The test dataset had a total of 808 cases, with most cases falling between 50–60 years of age (223, 27.6%) and 60–70 years of age (214, 26.5%). Although lesion type information either was not available or negative for 424 (52.5%) patients, 345 (42.7%) presented as soft tissue abnormality and 39 (4.8%) as calcifications. Race was stratified into eight categories: White (n = 451, 55.8%), Hispanic (n = 191, 23.6%), other (n = 62, 7.7%), Black (n = 42, 5.2%), Asian (n = 21, 2.6%), unknown (n = 11, 1.4%), and American Indian (10, 1.2%). The algorithm achieved an AUC of 0.96 (CI: 0.95–0.97), 0.88 sensitivity, 0.89 specificity, 0.88 NPV, and 0.89 PPV. At 90%, 95%, and 100% sensitivity, 76%, 57%, and 22% of DBT would be triaged, respectively. Performance was comparable across racial groups with the following AUC, sensitivity, specificity, NPV, and PPV, respectively: White (0.97, 0.90, 0.90, 0.90, 0.90), Black (0.96, 0.94, 0.96, 0.96, 0.94), Asian (0.90, 0.94, 0.75, 0.75, 0.94), Hispanic (0.93, 0.81, 0.86, 0.80, 0.86), other (0.97, 0.90, 0.88, 0.95, 0.79), and unknown (0.93, 0.60, 0.82, 0.69, 0.75). All racial groups were compared to global AUC and found no significant difference (p > 0.99 for each).

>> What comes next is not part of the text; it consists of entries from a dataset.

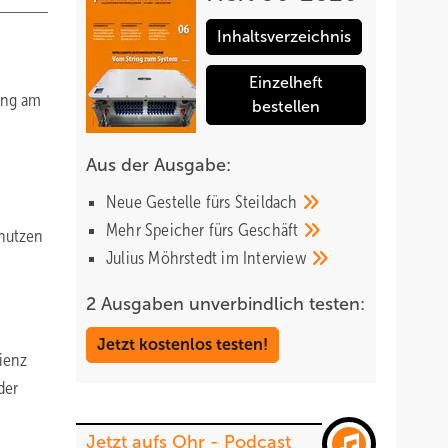
Inhaltsverzeichnis
Einzelheft
tung am
bestellen
Aus der Ausgabe:
Neue Gestelle fürs
Steildach
Mehr Speicher fürs
Geschäft
 nutzen
Julius Möhrstedt im
Interview
n
2 Ausgaben unverbindlich testen:
Jetzt kostenlos testen!
ienz
der
Jetzt aufs Ohr - Podcast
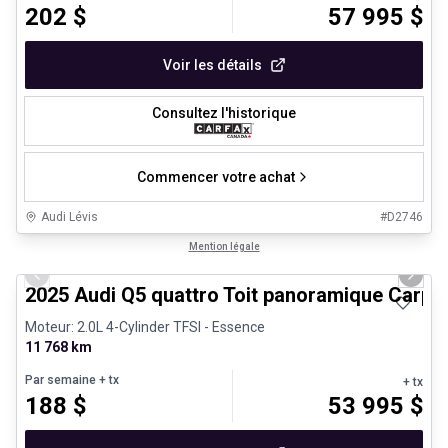
202
$
57 995
$
Voir les détails
Consultez l'historique
Commencer votre achat
Audi Lévis
#
D2746
1/27
Véhicules d'occasion certifiés
Mention légale
Previous slide
Next 
2025 Audi Q5 quattro Toit panoramique Carpl
Moteur: 2.0L 4-Cylinder TFSI - Essence
11 768 km
Par semaine
+ tx
+ tx
188
$
53 995
$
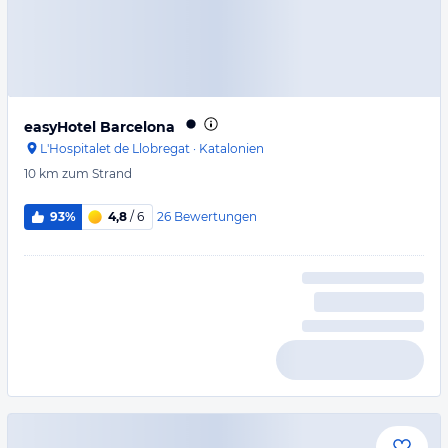
easyHotel Barcelona
L'Hospitalet de Llobregat
·
Katalonien
10 km
zum Strand
26
Bewertungen
93%
4,8
/ 6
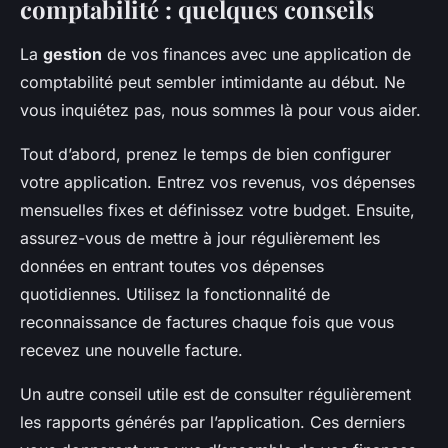
comptabilité : quelques conseils
La
gestion
de vos finances avec une application de
comptabilité peut sembler intimidante au début. Ne
vous inquiétez pas, nous sommes là pour vous aider.
Tout d’abord, prenez le temps de bien configurer
votre application. Entrez vos revenus, vos dépenses
mensuelles fixes et définissez votre budget. Ensuite,
assurez-vous de mettre à jour régulièrement les
données en entrant toutes vos dépenses
quotidiennes. Utilisez la fonctionnalité de
reconnaissance de factures chaque fois que vous
recevez une nouvelle facture.
Un autre conseil utile est de consulter régulièrement
les rapports générés par l’application. Ces derniers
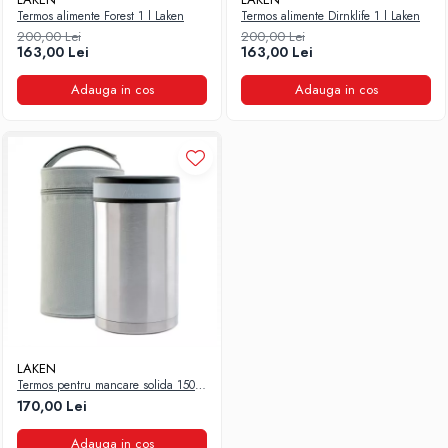
Termos alimente Forest 1 l Laken
Termos alimente Dirnklife 1 l Laken
200,00 Lei
200,00 Lei
163,00 Lei
163,00 Lei
Adauga in cos
Adauga in cos
LAKEN
Termos pentru mancare solida 1500
ml, Laken
170,00 Lei
Adauga in cos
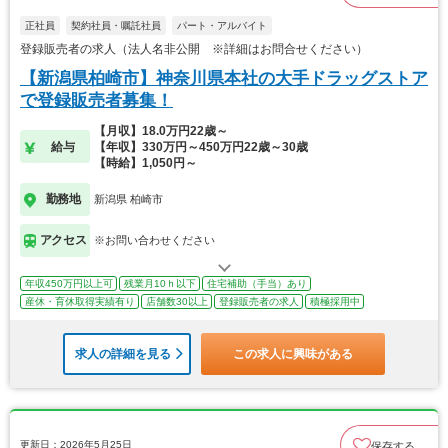
正社員
契約社員・嘱託社員
パート・アルバイト
登録販売者の求人（法人名非公開 ※詳細はお問合せください）
【新潟県柏崎市】神奈川県本社の大手ドラッグストア
で登録販売者募集！
【月収】18.0万円22歳～
給与
【年収】330万円～450万円22歳～30歳
【時給】1,050円～
勤務地
新潟県 柏崎市
アクセス
※お問い合わせください
年収450万円以上可
残業月10ｈ以下
住宅補助（手当）あり
産休・育休取得実績有り
店舗数30以上
登録販売者の求人
積極採用中
求人の詳細を見る
この求人に興味がある
更新日：2026年5月25日
保存する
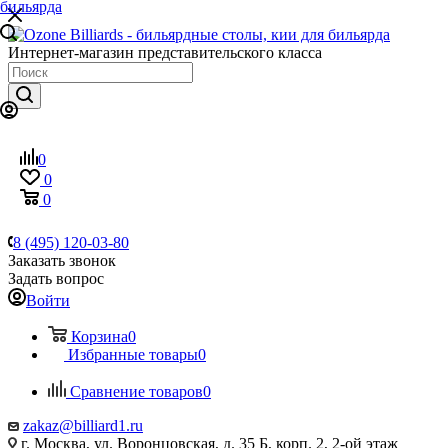
Интернет-магазин представительского класса
0
0
0
8 (495) 120-03-80
Заказать звонок
Задать вопрос
Войти
Корзина
0
Избранные товары
0
Сравнение товаров
0
zakaz@billiard1.ru
г. Москва, ул. Воронцовская, д. 35 Б, корп. 2, 2-ой этаж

Our algorithm’s sensitivity and specificity outperform the standard of care as reported in the Breast Cancer Surveillance Consort. The algorithm was adjusted and tested on predefined sensitivities and demonstrated that it can confidently triage significant number of studies as negative, among different races, which can greatly save cost, time, and efforts.